First, load the R module you need to use. There are different
options, using different compilers. Do not use an iomkl R
version, because it requires the intel compilers to work on the nodes
to compile every time you run, and they aren’t available there. If
you load a goolf R version, it will work (you could work around
this by pre-compiling models, if you wanted):
$ module spider R
...
R/3.4.1-goolf-triton-2017a
R/3.4.1-iomkl-triton-2017a
$ module load R/3.4.1-goolf-triton-2017a
If you change R versions (from intel to gcc) or get errors about
loading libraries, you may have installed incompatible libraries.
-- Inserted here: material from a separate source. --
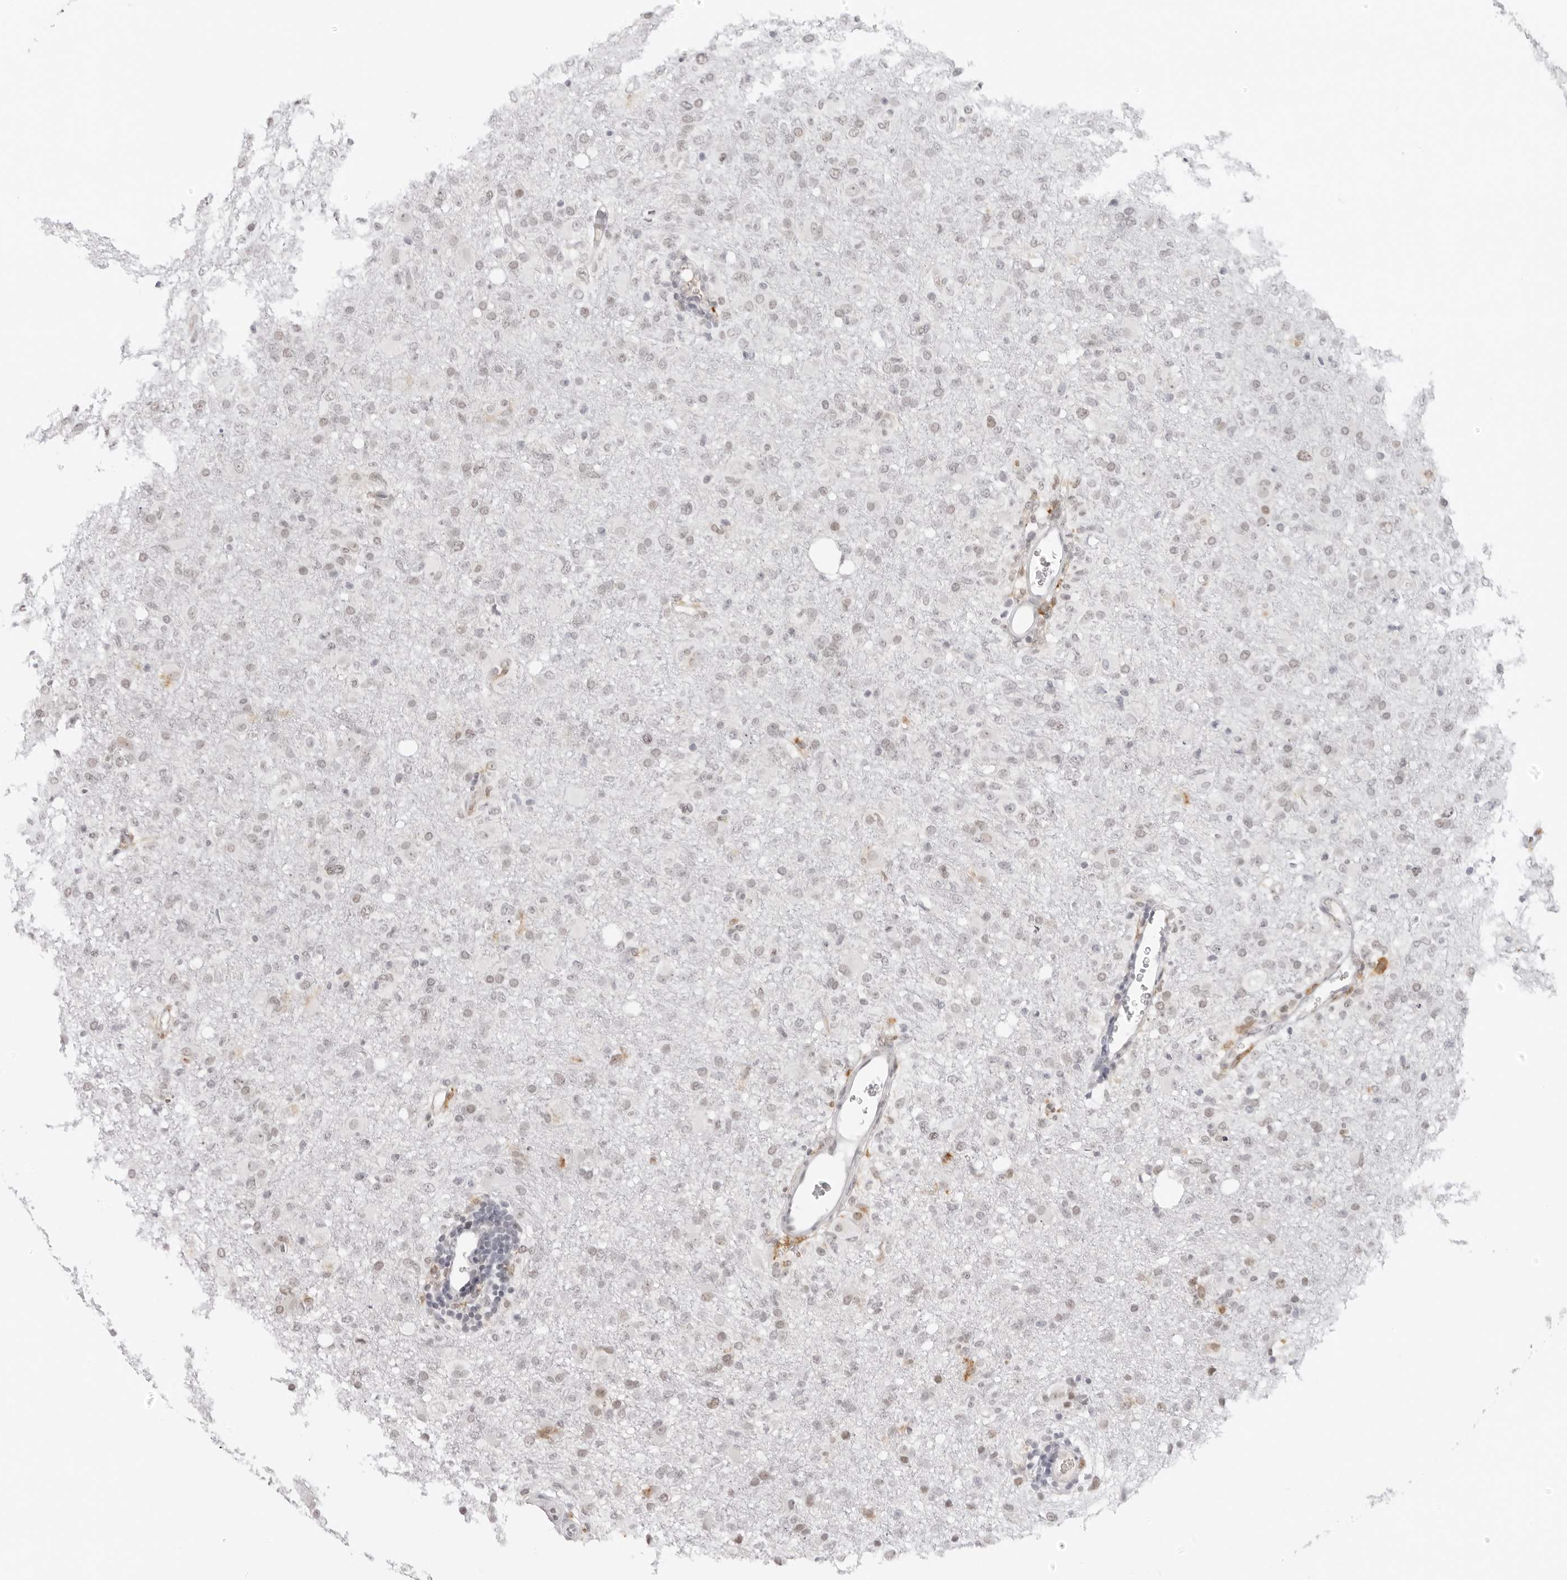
{"staining": {"intensity": "weak", "quantity": "25%-75%", "location": "nuclear"}, "tissue": "glioma", "cell_type": "Tumor cells", "image_type": "cancer", "snomed": [{"axis": "morphology", "description": "Glioma, malignant, High grade"}, {"axis": "topography", "description": "Brain"}], "caption": "An image of human malignant high-grade glioma stained for a protein shows weak nuclear brown staining in tumor cells. Immunohistochemistry stains the protein in brown and the nuclei are stained blue.", "gene": "MSH6", "patient": {"sex": "female", "age": 57}}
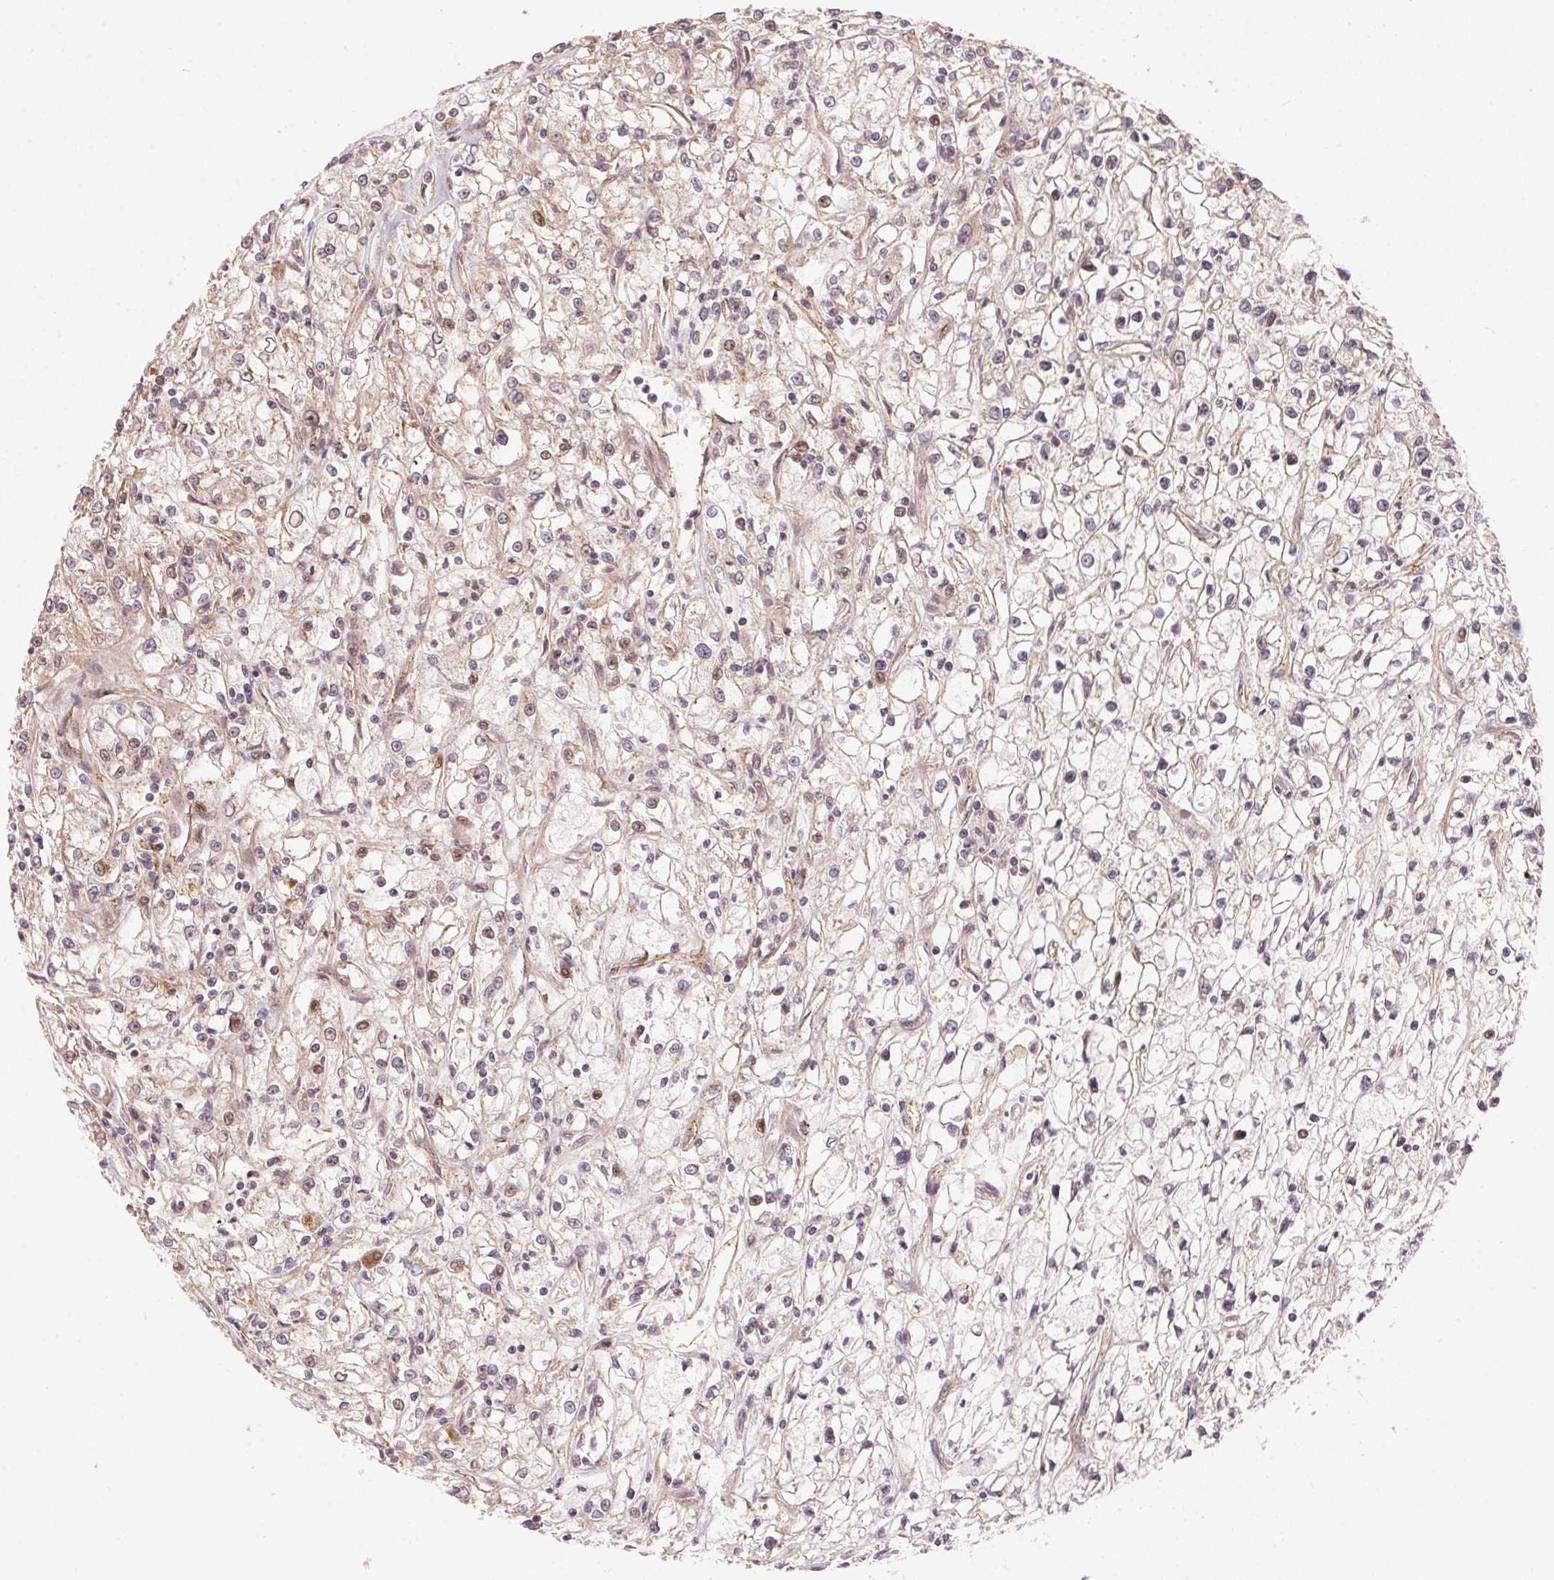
{"staining": {"intensity": "weak", "quantity": "<25%", "location": "cytoplasmic/membranous"}, "tissue": "renal cancer", "cell_type": "Tumor cells", "image_type": "cancer", "snomed": [{"axis": "morphology", "description": "Adenocarcinoma, NOS"}, {"axis": "topography", "description": "Kidney"}], "caption": "DAB immunohistochemical staining of human adenocarcinoma (renal) shows no significant expression in tumor cells.", "gene": "TNIP2", "patient": {"sex": "female", "age": 59}}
Removing your ~/R directory and reinstalling all of your libraries
is a good first place to start.
Notes
You should detect the number of cores with:
as.integer(Sys.getenv('SLURM_JOB_CPUS_PER_NODE', parallel::detectCores()))
Common Rstan problems
Models must be compiled on the machine that is running them, Triton or other workstations. The compiled model files aren’t necessarily portable, since they depend on the libraries available when build. One symptom of this problem is error messages which talk about loading libraries and
GLIBC_2.23or some such.In order to compile models, you must have the compiler available on the nodes. Thus, the Intel compilers (
iomkl) won’t work. It also won’t work if the Intel compiler license servers are down. Using the GNU compiler toolchains are more reliable.